== READING PASSAGE ==
Why the 2020 census has 9 fake people in a single house

The Census Bureau added "noise" to its data to protect respondent privacy.

Mar 07, 2022

Most census blocks, like this one in DC's U Street Neighborhood, contain many homes.

Last week I set out to visit a particular house about four miles north of the White House. Thanks to an unusual confluence of streets, it sat by itself on a tiny, triangular block.

That made it an easy way to check the work of the Census Bureau. The agency has published data from the 2020 Census down to the level of individual blocks, most of which have dozens of homes. This block had only one.

According to census data, this block—and hence this house—had 14 residents in 2020: one Hispanic person, seven white people, three biracial people (white and black), two multi-racial people (white, black, and American Indian), and one person of “some other race.” There were supposedly eight adults and six children living in the house.

I wanted to find out if these figures were accurate, but a sign on the gate said “no soliciting.” So I left a note asking the homeowner to call me. A few hours later, she did. She told me that her household currently has five people—and didn’t have more than that in 2020.

“We’re all just white people,” she added with a chuckle.

When I asked a Census Bureau spokeswoman about this, she pointed me to the agency’s website. A document there describes how the agency randomly adds fake people to some blocks and subtracts real people from others. The goal of this odd-sounding exercise is to protect Americans’ privacy by making it difficult to guess any individual’s response to the 2020 Census.

To be fair to the Census Bureau, a one-home block is the worst-case scenario for this privacy scheme. In percentage terms, the agency adds the most “noise” to the smallest blocks. This block-level statistical noise is designed to largely cancel out as data is aggregated into larger geographical units.

Still, block-level data for 2020 will be less accurate than it was for 2010. And that will make it harder—perhaps even impossible—to do certain types of research. This has triggered a backlash among users of census data who argue that the more limited privacy measures taken in 2010 worked fine.

== WHAT IS NEEDED ==
Reproduce the passage from the article about census privacy noise, starting with "The Census Bureau added" and going on through "tiny, triangular block.". The records that follow were drawn from a separate source.

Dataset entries
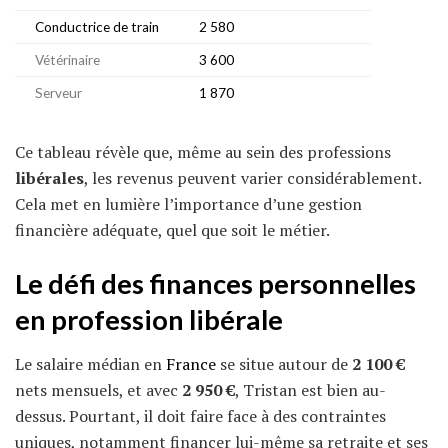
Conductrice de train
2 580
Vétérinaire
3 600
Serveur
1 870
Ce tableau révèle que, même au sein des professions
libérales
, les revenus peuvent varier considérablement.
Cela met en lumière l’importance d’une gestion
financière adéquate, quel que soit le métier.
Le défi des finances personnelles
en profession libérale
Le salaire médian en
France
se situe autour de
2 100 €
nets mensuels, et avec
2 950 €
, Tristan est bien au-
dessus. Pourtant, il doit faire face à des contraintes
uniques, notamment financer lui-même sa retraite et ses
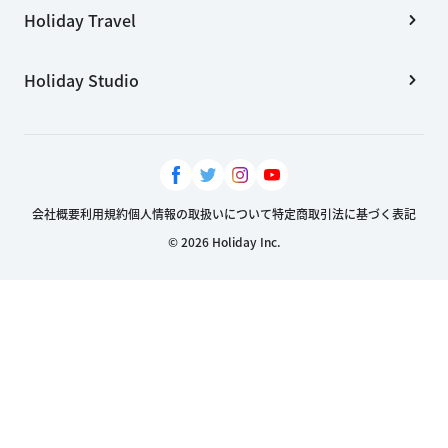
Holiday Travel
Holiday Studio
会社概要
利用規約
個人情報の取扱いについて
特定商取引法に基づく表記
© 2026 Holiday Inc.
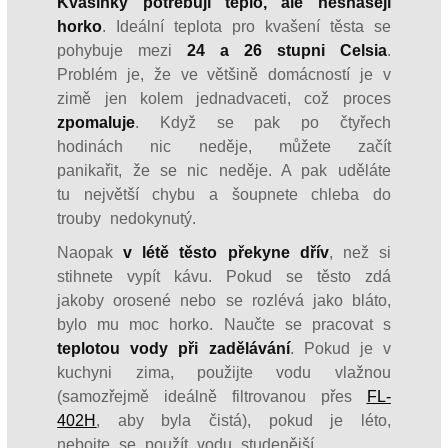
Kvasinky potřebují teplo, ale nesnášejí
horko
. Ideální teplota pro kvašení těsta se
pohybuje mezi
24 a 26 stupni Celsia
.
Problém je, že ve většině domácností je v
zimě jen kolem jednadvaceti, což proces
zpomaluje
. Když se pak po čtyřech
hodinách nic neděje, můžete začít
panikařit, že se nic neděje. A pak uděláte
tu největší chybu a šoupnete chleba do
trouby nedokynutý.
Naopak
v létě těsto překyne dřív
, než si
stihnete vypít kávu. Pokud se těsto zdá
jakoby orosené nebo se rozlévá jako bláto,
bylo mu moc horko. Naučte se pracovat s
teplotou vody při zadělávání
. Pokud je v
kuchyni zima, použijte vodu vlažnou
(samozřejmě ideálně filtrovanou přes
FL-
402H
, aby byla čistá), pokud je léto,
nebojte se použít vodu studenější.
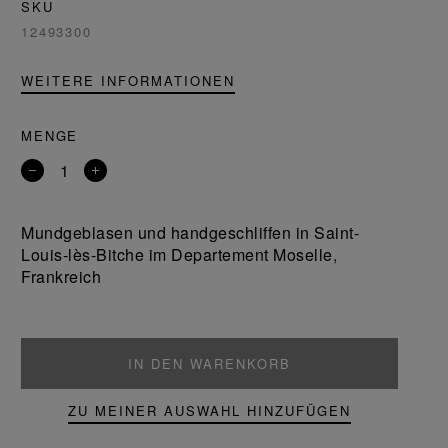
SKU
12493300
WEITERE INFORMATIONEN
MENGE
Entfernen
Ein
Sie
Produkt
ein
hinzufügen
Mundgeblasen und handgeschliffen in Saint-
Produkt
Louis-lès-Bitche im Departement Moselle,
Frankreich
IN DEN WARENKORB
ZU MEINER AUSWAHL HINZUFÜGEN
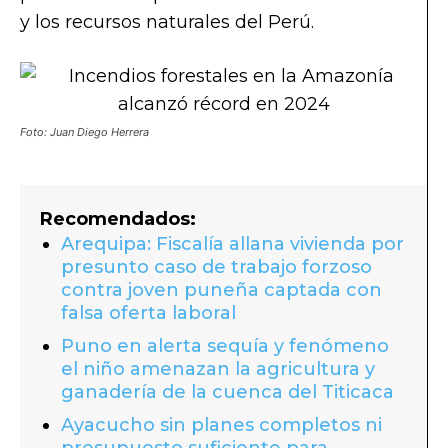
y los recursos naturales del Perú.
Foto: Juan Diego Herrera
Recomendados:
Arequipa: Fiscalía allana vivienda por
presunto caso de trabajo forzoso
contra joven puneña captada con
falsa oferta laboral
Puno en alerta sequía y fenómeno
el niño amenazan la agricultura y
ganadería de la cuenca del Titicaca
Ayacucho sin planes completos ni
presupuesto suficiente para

--

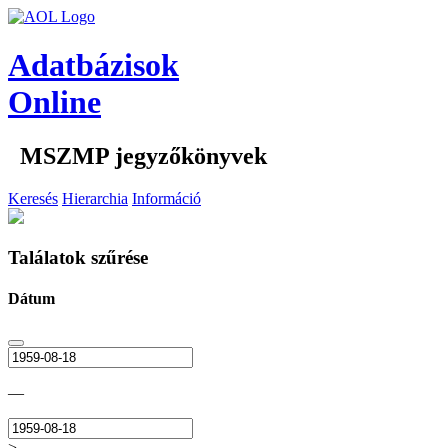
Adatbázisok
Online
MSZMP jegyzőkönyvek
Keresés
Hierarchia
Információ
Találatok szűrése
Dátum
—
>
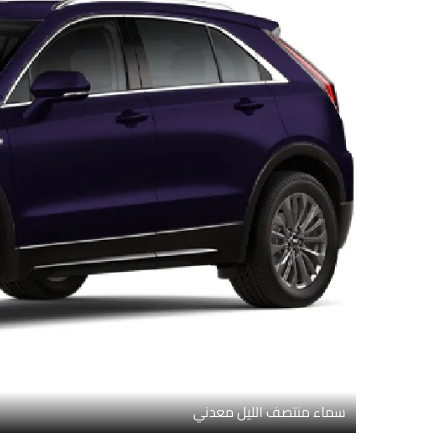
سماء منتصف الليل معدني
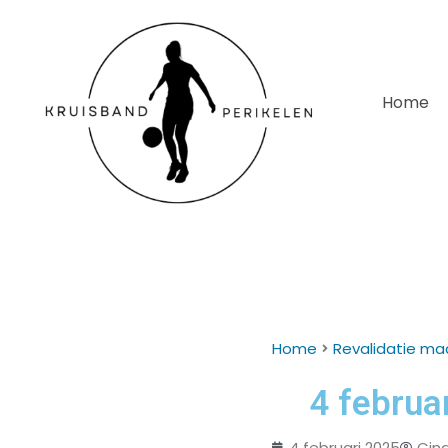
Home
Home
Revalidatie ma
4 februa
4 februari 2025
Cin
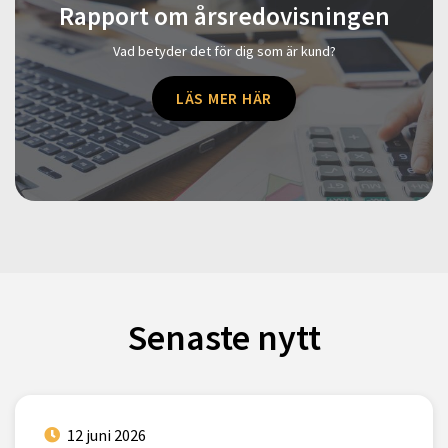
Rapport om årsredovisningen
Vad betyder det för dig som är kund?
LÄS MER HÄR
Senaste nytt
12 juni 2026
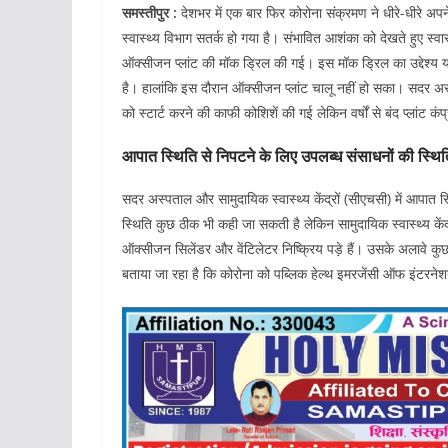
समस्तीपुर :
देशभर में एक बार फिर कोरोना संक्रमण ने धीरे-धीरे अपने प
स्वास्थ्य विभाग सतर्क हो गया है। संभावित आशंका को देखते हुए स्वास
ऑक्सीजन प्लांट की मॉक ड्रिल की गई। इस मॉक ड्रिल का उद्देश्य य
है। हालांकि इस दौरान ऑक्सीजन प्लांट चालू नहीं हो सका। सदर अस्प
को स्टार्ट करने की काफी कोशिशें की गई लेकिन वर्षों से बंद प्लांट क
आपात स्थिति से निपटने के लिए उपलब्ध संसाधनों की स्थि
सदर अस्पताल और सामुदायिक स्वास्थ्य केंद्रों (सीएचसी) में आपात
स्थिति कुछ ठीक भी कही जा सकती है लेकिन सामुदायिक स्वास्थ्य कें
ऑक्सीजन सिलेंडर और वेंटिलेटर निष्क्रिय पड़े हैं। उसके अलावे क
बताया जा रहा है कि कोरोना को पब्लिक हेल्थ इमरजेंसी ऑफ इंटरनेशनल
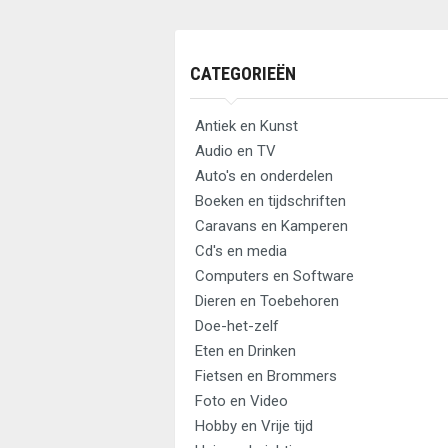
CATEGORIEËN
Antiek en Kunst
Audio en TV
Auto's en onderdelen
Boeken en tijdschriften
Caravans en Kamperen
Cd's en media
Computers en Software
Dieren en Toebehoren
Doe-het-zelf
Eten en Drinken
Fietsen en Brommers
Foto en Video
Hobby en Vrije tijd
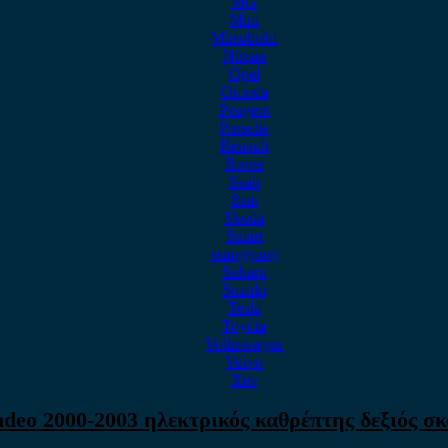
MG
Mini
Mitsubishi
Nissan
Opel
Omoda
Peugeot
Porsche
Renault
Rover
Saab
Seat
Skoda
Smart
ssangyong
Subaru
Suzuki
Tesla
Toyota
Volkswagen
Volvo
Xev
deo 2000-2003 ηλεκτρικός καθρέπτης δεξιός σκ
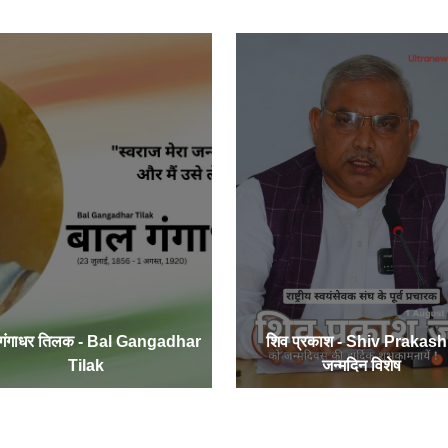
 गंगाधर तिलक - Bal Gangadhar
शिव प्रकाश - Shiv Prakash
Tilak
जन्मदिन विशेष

== TASK SOLUTION ==
The Census Bureau added "noise" to its data to protect respondent privacy.

Mar 07, 2022

Most census blocks, like this one in DC's U Street Neighborhood, contain many homes.

Last week I set out to visit a particular house about four miles north of the White House. Thanks to an unusual confluence of streets, it sat by itself on a tiny, triangular block.